[Dataset extract]

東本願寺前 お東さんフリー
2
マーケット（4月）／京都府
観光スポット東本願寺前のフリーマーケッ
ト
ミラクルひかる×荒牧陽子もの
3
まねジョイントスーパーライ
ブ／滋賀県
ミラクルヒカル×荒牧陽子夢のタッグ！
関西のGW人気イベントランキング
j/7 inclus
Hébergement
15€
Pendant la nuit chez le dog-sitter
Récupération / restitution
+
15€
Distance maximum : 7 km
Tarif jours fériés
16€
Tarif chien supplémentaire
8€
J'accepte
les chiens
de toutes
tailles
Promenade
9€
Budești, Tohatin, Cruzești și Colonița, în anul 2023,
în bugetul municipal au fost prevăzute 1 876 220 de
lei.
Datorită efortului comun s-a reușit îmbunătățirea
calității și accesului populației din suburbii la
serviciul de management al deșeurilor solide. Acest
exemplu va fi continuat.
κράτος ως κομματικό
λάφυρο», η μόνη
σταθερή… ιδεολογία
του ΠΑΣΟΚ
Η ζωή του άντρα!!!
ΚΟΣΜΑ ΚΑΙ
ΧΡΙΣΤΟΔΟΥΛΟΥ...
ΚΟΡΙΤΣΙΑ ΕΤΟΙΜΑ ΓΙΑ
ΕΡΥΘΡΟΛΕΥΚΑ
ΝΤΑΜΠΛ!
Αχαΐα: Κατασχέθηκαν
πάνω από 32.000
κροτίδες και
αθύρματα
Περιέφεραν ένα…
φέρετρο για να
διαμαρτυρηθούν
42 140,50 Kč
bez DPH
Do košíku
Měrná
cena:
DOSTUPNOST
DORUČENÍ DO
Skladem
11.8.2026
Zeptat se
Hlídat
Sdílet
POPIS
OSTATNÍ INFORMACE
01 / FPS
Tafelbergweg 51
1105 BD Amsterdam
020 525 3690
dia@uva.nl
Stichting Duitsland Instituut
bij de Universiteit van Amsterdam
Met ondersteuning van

[Request] Repeat the material from above exactly, word for word.

[Response to the task]
東本願寺前 お東さんフリー
2
マーケット（4月）／京都府
観光スポット東本願寺前のフリーマーケッ
ト
ミラクルひかる×荒牧陽子もの
3
まねジョイントスーパーライ
ブ／滋賀県
ミラクルヒカル×荒牧陽子夢のタッグ！
関西のGW人気イベントランキング
j/7 inclus
Hébergement
15€
Pendant la nuit chez le dog-sitter
Récupération / restitution
+
15€
Distance maximum : 7 km
Tarif jours fériés
16€
Tarif chien supplémentaire
8€
J'accepte
les chiens
de toutes
tailles
Promenade
9€
Budești, Tohatin, Cruzești și Colonița, în anul 2023,
în bugetul municipal au fost prevăzute 1 876 220 de
lei.
Datorită efortului comun s-a reușit îmbunătățirea
calității și accesului populației din suburbii la
serviciul de management al deșeurilor solide. Acest
exemplu va fi continuat.
κράτος ως κομματικό
λάφυρο», η μόνη
σταθερή… ιδεολογία
του ΠΑΣΟΚ
Η ζωή του άντρα!!!
ΚΟΣΜΑ ΚΑΙ
ΧΡΙΣΤΟΔΟΥΛΟΥ...
ΚΟΡΙΤΣΙΑ ΕΤΟΙΜΑ ΓΙΑ
ΕΡΥΘΡΟΛΕΥΚΑ
ΝΤΑΜΠΛ!
Αχαΐα: Κατασχέθηκαν
πάνω από 32.000
κροτίδες και
αθύρματα
Περιέφεραν ένα…
φέρετρο για να
διαμαρτυρηθούν
42 140,50 Kč
bez DPH
Do košíku
Měrná
cena:
DOSTUPNOST
DORUČENÍ DO
Skladem
11.8.2026
Zeptat se
Hlídat
Sdílet
POPIS
OSTATNÍ INFORMACE
01 / FPS
Tafelbergweg 51
1105 BD Amsterdam
020 525 3690
dia@uva.nl
Stichting Duitsland Instituut
bij de Universiteit van Amsterdam
Met ondersteuning van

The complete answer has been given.